§ **INSTRUCTIONS TO FOLLOW**
Everything in the entries except the pictures should be repeated exactly.

════════════════

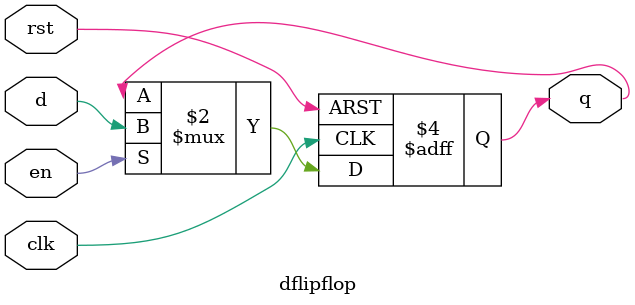
<source format=v>
module dflipflop (
    /* Port Declarations */
    input d,     // Input Data
    input clk,   // Clock Signal
    input en,    // Enable Flip-Flop
    input rst,   // Reset Flip-Flop
    output reg q // Flip-Flop Stored Data
);

/* D Flip-Flop Logic */
    always @ (posedge clk, posedge rst) begin
        if(rst) 
        begin: reset_flip_flop
            q <= 1'b0;
        end
        else if(en)
        begin: register_input_data
            q <= d;
        end
    end
endmodule
</source>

════════════════

§ **OUTPUT FOR THIS TASK**
<source format=v>
module dflipflop (
    /* Port Declarations */
    input d,     // Input Data
    input clk,   // Clock Signal
    input en,    // Enable Flip-Flop
    input rst,   // Reset Flip-Flop
    output reg q // Flip-Flop Stored Data
);

/* D Flip-Flop Logic */
    always @ (posedge clk, posedge rst) begin
        if(rst) 
        begin: reset_flip_flop
            q <= 1'b0;
        end
        else if(en)
        begin: register_input_data
            q <= d;
        end
    end
endmodule
</source>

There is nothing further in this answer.